My best friend (with whom I worked) and her best friend (with whom she worked) had recently started seeing each other. And they had decided that we, two lonesome and relatively private souls who would often have trouble saying ‘boo’ to a goose, were made for each other.

Photographs were exchanged and, to be fair, arms were put behind backs to a certain degree before we both agreed to meet each other. After all, nothing was going to come of it and one of us probably wouldn’t turn up anyway.

But both of us did turn up. As Cilla Black’s Blind Date was broadcast on ITV (I swear I haven’t made that up, by the way...) we met under a street light next to a telephone box on a housing estate in Tamworth.

We went for a few drinks in various Tamworth hostelries which no longer exist (Corvettes and Manhattans, anyone?), I introduced her to the intricacies of supporting Tamworth FC, drove her home at the end of the evening and that was that.

Except that I rang her the following evening....and the following evening.......and we decided to meet again the next weekend.  

Which we did - and if my mind doesn’t play tricks on me after all these years, it wasn’t long before we went out for the evening with the couple who had set us up.

It also wasn’t long before Carmel was spending most evenings and weekends at my grotty bedsit in Tamworth town centre, which we still recall as ‘The Hammer House of Horror.’ We acquired a kitten, a story which deserves a blog post in itself, then began to realise that we had an astonishing amount in common.

So much so that it was no particular surprise to either of us when, in the spring of 1989, I asked her to marry me. That great event took place on July 21 1990 at St John’s RC Church in Tamworth, with the couple who had brought us together acting as best man and chief bridesmaid. An extra twist to the tale is that they, too, became husband and wife, being married in September 1990.

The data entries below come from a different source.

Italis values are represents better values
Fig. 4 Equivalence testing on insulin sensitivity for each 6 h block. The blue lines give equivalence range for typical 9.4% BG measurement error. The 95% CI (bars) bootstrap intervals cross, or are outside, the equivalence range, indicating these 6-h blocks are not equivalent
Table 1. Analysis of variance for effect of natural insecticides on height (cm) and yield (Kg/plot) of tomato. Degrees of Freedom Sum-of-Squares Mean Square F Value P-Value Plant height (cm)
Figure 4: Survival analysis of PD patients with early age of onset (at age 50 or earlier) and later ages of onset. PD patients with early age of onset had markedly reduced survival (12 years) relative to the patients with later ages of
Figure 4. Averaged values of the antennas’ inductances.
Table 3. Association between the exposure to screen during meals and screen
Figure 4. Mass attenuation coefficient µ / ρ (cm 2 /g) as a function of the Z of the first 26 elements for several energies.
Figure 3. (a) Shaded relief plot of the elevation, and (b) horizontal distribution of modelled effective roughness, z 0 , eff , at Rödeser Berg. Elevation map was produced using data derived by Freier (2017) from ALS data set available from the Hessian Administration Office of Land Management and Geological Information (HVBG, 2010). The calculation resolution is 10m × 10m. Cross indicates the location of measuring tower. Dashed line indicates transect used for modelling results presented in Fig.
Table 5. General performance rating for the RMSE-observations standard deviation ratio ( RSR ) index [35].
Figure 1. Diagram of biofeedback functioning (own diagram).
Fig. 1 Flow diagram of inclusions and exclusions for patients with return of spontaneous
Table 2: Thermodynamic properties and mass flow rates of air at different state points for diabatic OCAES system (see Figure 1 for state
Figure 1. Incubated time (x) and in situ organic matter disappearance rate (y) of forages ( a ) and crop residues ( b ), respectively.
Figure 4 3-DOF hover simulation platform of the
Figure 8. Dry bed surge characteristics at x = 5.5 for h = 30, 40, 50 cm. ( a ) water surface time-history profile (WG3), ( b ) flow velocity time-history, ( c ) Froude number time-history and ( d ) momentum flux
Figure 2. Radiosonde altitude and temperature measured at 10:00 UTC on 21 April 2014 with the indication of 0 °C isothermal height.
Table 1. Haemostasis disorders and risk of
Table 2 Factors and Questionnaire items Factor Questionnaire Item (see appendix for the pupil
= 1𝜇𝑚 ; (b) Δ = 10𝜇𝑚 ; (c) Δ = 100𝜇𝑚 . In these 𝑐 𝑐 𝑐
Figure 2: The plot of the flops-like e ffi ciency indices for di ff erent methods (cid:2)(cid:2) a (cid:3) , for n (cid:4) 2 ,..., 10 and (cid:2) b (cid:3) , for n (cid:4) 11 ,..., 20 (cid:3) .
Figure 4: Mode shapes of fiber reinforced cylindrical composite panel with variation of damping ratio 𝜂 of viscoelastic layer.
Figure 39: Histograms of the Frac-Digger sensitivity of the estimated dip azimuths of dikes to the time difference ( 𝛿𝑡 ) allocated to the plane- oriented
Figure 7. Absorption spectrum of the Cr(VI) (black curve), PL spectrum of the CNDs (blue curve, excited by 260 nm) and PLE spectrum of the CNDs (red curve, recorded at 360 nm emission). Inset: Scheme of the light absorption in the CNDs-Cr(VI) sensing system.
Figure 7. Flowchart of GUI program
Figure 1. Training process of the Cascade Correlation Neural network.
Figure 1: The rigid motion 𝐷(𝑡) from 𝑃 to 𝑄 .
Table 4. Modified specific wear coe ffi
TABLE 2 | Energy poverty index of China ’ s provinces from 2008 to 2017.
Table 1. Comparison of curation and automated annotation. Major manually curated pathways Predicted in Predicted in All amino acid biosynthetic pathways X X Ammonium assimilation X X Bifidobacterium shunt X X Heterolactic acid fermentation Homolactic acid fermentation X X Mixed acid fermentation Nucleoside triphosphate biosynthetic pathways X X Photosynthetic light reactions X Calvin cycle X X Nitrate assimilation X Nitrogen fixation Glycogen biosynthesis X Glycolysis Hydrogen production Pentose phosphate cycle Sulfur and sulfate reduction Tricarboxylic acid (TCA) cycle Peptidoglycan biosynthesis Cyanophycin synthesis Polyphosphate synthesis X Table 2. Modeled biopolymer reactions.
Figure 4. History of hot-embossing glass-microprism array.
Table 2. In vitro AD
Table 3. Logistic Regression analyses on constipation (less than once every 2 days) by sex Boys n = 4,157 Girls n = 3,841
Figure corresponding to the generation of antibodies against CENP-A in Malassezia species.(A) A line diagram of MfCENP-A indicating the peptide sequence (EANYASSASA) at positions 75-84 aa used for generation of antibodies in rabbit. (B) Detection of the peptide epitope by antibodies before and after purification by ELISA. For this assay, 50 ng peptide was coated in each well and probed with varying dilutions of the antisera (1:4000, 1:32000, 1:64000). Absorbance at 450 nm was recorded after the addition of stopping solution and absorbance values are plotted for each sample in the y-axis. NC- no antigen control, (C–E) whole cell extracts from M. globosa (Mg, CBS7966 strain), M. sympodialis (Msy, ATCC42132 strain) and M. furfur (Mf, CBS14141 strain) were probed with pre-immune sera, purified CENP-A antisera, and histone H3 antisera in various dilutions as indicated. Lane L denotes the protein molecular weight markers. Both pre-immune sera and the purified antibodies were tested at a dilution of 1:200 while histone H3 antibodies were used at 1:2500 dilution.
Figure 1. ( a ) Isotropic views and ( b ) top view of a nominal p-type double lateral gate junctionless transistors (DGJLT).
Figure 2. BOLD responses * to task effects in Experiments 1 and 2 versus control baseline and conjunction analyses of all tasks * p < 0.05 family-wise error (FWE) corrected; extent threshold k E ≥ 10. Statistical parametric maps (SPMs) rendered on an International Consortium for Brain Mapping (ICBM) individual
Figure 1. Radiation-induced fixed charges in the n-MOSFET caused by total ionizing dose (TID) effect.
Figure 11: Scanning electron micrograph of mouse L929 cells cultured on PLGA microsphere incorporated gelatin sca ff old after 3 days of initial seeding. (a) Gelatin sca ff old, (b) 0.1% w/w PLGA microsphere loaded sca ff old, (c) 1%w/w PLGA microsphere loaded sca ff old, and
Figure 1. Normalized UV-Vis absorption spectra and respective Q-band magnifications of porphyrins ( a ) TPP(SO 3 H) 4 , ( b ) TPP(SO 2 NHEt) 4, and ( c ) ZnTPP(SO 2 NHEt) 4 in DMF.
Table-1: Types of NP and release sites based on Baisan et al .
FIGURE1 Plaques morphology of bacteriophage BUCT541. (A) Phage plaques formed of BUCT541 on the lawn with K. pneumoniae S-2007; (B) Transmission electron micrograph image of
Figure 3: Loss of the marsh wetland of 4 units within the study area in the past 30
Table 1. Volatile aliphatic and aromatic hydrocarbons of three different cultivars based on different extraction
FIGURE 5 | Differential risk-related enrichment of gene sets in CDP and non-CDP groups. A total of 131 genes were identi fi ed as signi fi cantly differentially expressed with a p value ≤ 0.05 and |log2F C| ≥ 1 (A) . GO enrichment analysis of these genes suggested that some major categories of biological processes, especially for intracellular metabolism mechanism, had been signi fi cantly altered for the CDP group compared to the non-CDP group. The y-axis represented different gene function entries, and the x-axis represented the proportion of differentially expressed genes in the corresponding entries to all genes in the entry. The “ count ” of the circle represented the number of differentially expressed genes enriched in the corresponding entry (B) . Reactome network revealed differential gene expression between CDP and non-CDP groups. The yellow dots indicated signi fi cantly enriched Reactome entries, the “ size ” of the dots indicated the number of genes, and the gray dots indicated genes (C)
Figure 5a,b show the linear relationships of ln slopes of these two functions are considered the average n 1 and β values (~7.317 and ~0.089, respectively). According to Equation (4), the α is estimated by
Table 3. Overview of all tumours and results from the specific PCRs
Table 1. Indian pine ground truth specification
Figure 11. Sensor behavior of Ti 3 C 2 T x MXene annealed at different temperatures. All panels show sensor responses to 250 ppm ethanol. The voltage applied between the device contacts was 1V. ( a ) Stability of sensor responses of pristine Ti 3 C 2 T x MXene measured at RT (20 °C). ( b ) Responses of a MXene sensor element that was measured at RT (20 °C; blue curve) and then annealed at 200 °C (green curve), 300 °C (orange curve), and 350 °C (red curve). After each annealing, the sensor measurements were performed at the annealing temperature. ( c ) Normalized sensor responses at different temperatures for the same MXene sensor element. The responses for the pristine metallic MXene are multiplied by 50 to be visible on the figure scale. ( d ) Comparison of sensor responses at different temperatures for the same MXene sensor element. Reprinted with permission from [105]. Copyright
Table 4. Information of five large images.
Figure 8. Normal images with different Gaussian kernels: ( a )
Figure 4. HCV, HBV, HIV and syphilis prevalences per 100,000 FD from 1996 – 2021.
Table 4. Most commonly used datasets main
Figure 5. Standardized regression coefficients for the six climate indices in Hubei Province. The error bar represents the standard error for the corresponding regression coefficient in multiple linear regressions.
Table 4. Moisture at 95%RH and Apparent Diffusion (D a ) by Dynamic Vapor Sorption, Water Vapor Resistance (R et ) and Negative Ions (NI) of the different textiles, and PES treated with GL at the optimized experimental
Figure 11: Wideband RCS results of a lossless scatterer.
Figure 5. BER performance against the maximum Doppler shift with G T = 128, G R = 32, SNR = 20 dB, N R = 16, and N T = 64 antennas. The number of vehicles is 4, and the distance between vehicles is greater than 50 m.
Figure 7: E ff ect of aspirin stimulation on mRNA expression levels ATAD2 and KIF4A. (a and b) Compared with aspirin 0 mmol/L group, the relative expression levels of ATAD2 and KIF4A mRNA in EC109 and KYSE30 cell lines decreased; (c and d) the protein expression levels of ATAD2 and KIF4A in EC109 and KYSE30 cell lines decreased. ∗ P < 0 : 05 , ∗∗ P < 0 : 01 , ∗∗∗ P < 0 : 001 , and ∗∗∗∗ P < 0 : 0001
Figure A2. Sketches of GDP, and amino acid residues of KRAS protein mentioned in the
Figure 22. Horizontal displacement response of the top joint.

In the 22 years since our wedding day, we have climbed waterfalls in Jamaica; had a knife pulled on us in Morocco; lost each other for three hours in the deserts of Fuerteventura; enjoyed the holiday of a lifetime in South Africa; lost the aforementioned kitten in the half-built roof of the apartment complex in which we lived at the time (we found her safe and well and she died of old age in 2007); helped each other through various illnesses and spent rather too long in hospitals; enjoyed wonderful holidays at my father’s house in Spain and with Carmel’s Irish relatives in County Leitrim; argued, bickered, smiled, laughed, cried, shouted, screamed, agreed, disagreed; acquired another cat; had some fabulous meals and some dreadful ones; both got tattoos; become ardent naturists; moved house only once (believe me, that was enough); attended too many funerals and too few weddings; suffered through the gloom of job loss and still come out safely at the other side; been as near to penniless as we ever want to get; watched me set up my own business.

In short, done everything that couples who have known each other for 25 years can expect to do. 

And we’re still here. We believe firmly in marriage as a force for good and that all that stuff about ‘for richer, for poorer; in sickness and in health’ actually means something. 

Who knows whether we’ll make it to 26 years, never mind 30, or 40, or 50? But as we come to mark the anniversary of the most important date in our lives with a quiet meal in a local Indian restaurant, I know we can look back and say that we both did the right thing when we decided to meet under that street light on that Tamworth housing estate.